Human(e) rights and the cosmopolitan imagination: questions of human dignity and cultural identity
Stevenson, Nick (2014) Human(e) rights and the cosmopolitan imagination: questions of human dignity and cultural identity. Cultural Sociology, 8 (2). pp. 180-196. ISSN 1749-9763
Official URL: http://cus.sagepub.com/content/8/2/180.short
Here I seek to explore the cosmopolitan foundations of the idea of human rights. The argument begins by considering the popularity of the idea of human rights in a globalized and fast-moving commodified and digital culture. At this point I consider whether the idea of human rights might be considered to be a modern utopia similar to the role that art and nature played in the Romantic movements of the 19th century.
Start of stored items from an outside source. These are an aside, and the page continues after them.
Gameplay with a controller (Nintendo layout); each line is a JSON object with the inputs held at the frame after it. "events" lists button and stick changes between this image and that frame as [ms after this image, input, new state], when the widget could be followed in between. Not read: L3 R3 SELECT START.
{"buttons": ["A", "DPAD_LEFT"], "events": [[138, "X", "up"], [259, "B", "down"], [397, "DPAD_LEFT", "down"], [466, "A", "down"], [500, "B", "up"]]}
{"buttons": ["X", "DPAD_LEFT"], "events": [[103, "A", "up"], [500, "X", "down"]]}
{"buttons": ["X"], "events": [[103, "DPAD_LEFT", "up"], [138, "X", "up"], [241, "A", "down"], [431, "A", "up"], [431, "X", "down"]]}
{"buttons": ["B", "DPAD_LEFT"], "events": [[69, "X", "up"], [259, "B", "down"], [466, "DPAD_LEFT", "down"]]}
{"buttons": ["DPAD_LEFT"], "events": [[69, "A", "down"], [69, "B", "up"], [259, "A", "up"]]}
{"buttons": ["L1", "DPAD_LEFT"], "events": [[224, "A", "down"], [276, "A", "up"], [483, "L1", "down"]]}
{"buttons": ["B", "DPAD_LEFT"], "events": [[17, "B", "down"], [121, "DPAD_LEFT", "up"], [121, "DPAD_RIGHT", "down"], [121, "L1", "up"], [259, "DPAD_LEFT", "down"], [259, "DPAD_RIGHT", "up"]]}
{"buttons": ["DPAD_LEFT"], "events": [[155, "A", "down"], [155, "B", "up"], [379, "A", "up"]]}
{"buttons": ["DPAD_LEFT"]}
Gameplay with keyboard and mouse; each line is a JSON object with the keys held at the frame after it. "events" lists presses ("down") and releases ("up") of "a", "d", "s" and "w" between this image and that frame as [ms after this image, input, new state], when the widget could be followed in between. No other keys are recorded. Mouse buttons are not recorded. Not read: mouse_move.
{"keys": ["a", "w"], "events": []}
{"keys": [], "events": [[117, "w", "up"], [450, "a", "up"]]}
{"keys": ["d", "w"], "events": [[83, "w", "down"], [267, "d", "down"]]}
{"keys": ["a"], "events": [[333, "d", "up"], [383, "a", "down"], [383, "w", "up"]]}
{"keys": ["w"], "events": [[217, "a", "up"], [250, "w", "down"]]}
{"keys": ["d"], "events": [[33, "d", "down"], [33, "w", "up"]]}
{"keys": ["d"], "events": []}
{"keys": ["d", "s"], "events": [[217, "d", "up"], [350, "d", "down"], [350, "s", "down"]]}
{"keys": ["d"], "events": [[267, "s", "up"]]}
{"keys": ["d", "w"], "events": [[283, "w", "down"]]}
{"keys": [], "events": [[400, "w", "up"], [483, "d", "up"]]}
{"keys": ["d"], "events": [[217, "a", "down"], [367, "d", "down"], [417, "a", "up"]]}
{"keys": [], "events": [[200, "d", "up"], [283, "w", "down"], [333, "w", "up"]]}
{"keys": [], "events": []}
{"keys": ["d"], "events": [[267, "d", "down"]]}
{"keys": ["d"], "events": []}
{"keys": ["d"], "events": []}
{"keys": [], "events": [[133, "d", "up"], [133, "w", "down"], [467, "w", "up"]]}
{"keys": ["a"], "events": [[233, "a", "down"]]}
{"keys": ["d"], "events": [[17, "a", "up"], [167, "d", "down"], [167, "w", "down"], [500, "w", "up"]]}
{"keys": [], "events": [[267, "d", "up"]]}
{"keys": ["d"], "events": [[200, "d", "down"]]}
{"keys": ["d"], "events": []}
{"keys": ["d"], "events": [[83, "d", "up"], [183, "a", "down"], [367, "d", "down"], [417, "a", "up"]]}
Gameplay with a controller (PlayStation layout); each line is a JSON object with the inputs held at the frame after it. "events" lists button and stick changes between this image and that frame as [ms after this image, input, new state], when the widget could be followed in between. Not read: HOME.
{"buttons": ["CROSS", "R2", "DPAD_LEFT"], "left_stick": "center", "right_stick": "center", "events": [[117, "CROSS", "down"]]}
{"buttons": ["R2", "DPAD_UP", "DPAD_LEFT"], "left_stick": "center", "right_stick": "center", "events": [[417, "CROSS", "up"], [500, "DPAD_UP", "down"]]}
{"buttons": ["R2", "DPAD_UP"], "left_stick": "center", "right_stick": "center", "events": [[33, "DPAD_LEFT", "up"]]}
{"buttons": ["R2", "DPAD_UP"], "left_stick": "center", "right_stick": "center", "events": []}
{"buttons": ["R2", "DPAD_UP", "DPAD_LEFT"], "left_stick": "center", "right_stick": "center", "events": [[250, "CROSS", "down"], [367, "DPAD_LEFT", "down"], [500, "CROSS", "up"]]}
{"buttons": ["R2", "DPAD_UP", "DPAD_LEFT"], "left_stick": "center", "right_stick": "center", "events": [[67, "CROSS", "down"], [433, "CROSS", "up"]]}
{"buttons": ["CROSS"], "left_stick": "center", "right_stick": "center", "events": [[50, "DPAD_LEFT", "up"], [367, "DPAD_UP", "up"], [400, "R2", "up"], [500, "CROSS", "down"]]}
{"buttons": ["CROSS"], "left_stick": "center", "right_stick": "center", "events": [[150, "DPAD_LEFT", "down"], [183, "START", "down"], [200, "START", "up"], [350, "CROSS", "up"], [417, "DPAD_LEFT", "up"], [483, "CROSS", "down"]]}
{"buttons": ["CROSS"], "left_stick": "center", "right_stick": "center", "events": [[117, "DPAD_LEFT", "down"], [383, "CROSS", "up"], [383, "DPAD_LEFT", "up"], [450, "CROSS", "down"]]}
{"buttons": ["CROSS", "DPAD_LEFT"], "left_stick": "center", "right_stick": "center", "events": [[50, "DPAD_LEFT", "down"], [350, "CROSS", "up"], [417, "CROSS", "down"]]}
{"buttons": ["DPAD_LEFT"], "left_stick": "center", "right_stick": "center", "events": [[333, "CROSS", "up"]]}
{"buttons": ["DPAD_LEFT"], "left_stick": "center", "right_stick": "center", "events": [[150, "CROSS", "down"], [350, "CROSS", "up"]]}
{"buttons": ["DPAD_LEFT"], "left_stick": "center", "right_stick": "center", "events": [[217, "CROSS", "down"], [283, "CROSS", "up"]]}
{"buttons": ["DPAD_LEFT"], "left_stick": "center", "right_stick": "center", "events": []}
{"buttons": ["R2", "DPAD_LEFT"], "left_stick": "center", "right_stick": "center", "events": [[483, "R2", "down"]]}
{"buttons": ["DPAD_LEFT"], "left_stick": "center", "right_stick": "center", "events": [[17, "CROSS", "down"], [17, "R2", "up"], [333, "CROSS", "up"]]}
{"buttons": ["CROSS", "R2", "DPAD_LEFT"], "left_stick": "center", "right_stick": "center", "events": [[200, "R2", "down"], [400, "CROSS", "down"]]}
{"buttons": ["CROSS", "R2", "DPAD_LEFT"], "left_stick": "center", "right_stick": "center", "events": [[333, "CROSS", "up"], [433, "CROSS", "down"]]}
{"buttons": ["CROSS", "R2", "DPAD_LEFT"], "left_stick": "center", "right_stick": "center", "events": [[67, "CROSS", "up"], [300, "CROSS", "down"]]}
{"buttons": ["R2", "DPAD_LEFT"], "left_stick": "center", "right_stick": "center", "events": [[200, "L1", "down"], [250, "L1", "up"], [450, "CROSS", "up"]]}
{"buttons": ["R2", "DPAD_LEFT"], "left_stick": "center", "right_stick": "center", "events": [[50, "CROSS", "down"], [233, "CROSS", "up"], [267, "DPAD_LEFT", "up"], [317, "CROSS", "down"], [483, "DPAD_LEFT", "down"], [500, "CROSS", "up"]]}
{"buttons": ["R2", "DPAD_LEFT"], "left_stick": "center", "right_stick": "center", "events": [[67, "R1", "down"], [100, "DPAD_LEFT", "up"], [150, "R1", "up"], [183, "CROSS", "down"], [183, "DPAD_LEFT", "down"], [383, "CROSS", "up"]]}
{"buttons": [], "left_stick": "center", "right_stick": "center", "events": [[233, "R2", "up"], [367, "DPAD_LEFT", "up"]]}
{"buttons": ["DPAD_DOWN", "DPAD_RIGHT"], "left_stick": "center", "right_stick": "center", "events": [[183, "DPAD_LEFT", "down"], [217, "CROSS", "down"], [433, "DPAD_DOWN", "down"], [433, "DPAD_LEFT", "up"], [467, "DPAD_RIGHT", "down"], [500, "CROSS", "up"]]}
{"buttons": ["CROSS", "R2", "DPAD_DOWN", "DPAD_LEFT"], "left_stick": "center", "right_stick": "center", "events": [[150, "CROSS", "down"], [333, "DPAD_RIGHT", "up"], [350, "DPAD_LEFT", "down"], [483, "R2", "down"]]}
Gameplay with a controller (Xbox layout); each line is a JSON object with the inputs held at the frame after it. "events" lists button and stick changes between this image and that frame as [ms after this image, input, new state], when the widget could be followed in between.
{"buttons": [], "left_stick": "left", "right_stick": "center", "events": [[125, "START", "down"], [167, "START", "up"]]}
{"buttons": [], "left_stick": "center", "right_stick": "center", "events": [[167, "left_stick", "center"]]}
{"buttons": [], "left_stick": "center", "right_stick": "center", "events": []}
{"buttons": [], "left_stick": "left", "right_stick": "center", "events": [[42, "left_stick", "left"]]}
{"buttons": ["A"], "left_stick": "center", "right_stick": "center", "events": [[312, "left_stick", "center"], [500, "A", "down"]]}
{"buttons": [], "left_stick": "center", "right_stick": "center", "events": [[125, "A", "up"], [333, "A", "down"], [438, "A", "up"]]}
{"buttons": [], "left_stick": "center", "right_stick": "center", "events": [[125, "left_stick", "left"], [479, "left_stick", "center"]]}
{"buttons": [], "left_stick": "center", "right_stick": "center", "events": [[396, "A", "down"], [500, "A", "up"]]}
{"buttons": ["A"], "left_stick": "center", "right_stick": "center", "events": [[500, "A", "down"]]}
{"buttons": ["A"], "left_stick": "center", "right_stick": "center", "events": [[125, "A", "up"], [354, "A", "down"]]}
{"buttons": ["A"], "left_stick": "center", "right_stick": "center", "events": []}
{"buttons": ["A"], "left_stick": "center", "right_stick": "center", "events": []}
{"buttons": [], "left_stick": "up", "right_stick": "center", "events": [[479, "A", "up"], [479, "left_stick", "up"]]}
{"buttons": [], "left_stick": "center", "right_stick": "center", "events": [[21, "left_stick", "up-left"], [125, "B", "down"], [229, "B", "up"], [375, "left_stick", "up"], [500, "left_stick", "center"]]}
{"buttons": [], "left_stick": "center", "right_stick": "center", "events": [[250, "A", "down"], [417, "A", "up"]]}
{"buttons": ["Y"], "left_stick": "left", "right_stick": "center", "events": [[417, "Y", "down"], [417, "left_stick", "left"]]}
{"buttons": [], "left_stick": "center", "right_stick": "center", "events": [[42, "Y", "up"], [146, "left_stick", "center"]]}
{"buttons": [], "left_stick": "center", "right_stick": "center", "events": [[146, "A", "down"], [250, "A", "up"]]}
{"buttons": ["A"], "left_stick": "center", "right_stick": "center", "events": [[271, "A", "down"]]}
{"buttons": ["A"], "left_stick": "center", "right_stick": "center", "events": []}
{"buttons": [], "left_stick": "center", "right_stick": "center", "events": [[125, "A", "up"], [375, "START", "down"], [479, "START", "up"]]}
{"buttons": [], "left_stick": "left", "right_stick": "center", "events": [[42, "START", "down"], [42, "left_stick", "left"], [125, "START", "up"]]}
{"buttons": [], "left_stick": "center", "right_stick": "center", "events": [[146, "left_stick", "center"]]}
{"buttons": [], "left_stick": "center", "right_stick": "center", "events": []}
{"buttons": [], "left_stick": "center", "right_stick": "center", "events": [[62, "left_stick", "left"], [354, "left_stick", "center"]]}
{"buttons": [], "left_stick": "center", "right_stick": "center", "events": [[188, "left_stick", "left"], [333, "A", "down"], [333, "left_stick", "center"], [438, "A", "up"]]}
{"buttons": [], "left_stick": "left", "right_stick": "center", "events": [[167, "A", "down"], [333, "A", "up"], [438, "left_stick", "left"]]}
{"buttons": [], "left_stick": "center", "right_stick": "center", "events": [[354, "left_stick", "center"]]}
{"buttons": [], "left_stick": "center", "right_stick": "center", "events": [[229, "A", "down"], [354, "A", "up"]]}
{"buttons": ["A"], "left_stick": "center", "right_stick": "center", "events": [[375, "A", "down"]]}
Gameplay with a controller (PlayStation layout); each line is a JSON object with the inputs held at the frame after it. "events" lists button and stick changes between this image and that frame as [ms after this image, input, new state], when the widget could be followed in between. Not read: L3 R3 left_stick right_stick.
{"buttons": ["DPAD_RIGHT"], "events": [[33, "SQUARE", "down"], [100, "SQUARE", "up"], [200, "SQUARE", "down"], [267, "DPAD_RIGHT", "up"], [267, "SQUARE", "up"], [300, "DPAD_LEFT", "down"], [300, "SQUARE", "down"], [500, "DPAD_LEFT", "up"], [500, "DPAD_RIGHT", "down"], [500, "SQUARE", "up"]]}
Further, I defend human rights against those who simply see it as a form of neoliberalism or as largely ineffective against the power of the state. At this point I investigate some of the Durkheimian work within cultural sociology that has sought to investigate human rights as a form of moral community. The main problem with this view is that it has little to say about human freedom. However, viewed through a cultural lens, the global spread of human rights is connected to the idea of human dignity. While there is never likely to be a global consensus on this term, it does retain an important philosophical anchoring in Kantian ideas. More recently this debate has been revived by the critical reception of the work of Agamben and his idea of ‘bare life’. If human rights can indeed be connected to the struggle for a dignified and meaningful life, then the idea of ‘bare life’ remains an important conceptual advance. However, by considering the work and legacy of Du Bois, Gilroy and others, we can also see how the term dignity might take on other meanings in different settings. Finally, I argue that the idea of dignity and human rights could yet provide an important focus for resistance against the imperatives of capital and state in these neoliberal times.